By Jenn Gresham

One need not look very far before encountering Bruce Lee’s image amidst the bustling streets and terraced cityscapes of Hong Kong. It can be found on the original movie posters and film pamphlets sold alongside Chairman Mao collectibles and antique Buddhas on Sheung Wan’s Upper Lascar Row, on the colourful kung fu T-shirts for sale in Stanley Market, and on book covers adorning display tables at Page One, Eslite, Dymocks, and Swindon’s. Along the Avenue of Stars in Tsim Sha Tsui, a bronze memorial statue of Lee stands at the harbour’s edge against a spectacular backdrop of mountain, city, and sea—its form, though fixed firmly and forever in place, mysteriously conveying a sense of motion, like a freeze frame of a movement about to be carried forward in time.
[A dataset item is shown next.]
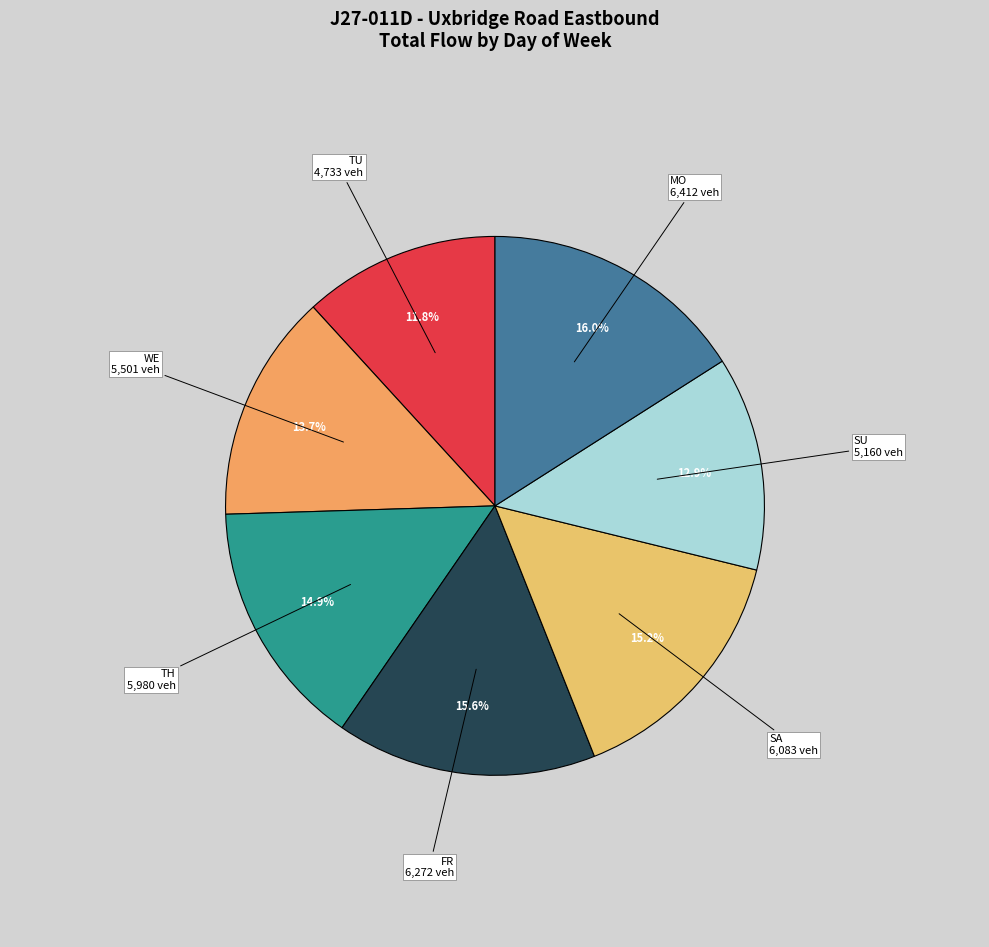

Count the number of slices in the pie.

7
In light of both his lasting local and global cultural resonance and the four-decade milestone of his passing, I was therefore not surprised to learn that the Hong Kong Film Archive would be celebrating UNESCO’s World Day for Audiovisual Heritage on October 27th by screening a new print of The Way of the Dragon (1972), Lee’s sole completed directorial effort.

Pleasantly nestled in a quiet corner of Sai Wan Ho since its opening in 2001, the Hong Kong Film Archive’s modern exterior and modest size belie its cultural significance as both guardian and purveyor of the city’s rich cinematic past. On the day of the screening, the ground floor of the building houses a special exhibition, Merry-Go-Movies, dedicated to Hong Kong’s child stars. Among the young faces represented in the old black and white stills on display is that of Bruce Lee, whose precocious first lead role as the protagonist of 1950’s The Kid had recently been screened at the Archive along with two other of the actor’s early works, A Son is Born (1953) and An Orphan’s Tragedy (1955).

What the Hong Kong Film Archive lacks in size, it makes up for in its programming and general atmosphere. Expectant moviegoers mill about and loiter at leisure, thumbing the pages of the most recent edition of the Archive’s beautifully produced Profolio booklet and perusing informative photographic displays on Chinese film history or beloved screen icons of bygone eras. On this day, there is a noticeable excitement in the air as well as a sense of community, the audience bound together in their common appreciation of the artistry and skill of Hong Kong’s own Little Dragon, who—in his hybrid identity, fusion of styles, and spirit of transformative overcoming—functions as metonym and symbol of the city itself.

Though I have seen The Way of the Dragon several times before, the context of this viewing—in a Hong Kong theater forty years after Lee’s death—immediately transforms my experience of the film. The audience response forms a kind of parallel text in relation to the narrative on the screen, enabling me to interpret it anew. They laugh uproariously when Lee orders five bowls of soup in an airport restaurant in Rome and when he inquires if Italians celebrate the Lunar New Year—a laughter, incidentally, that also accompanies his most dominant feats of strength—and I wonder why I had never before interpreted the film as a comedy of cultural displacement.

I watch, fascinated, as the little boy in the seat ahead of me is progressively hypnotized by the image of Bruce Lee. Though he must cavort gymnastically in his chair and occasionally stand on his feet in order to see between the heads of the couple in the row ahead of him, his attention never wavers. In some of the early fight scenes he is possessed by a mimetic impulse so powerful that it simply cannot be contained. And yet when Bruce Lee faces Chuck Norris in the climactic fight sequence in the Roman Colosseum—which strikes me, for the first time, as an allusion to Theseus and the Minotaur—the boy sits as still as stone. In the film, the only spectator to this mythic battle is a tiny kitten, and my mind briefly alights on the relation between the kitten and the boy. Only when Lee respectfully covers Chuck Norris’s lifeless body with the dead man’s uwagi does the boy finally allow himself to breathe.

As Bruce Lee recedes alone into the distance in the final shot of the film, the theater lets out a collective sigh. Four decades after his death, the man who was already delighting viewers at the age of ten with his comic antics in The Kid continues to have a cathartic impact on his audiences around the world, but especially here in Hong Kong, a city committed to the preservation of his art and inscribed—in film and in living memory—with his indelible image.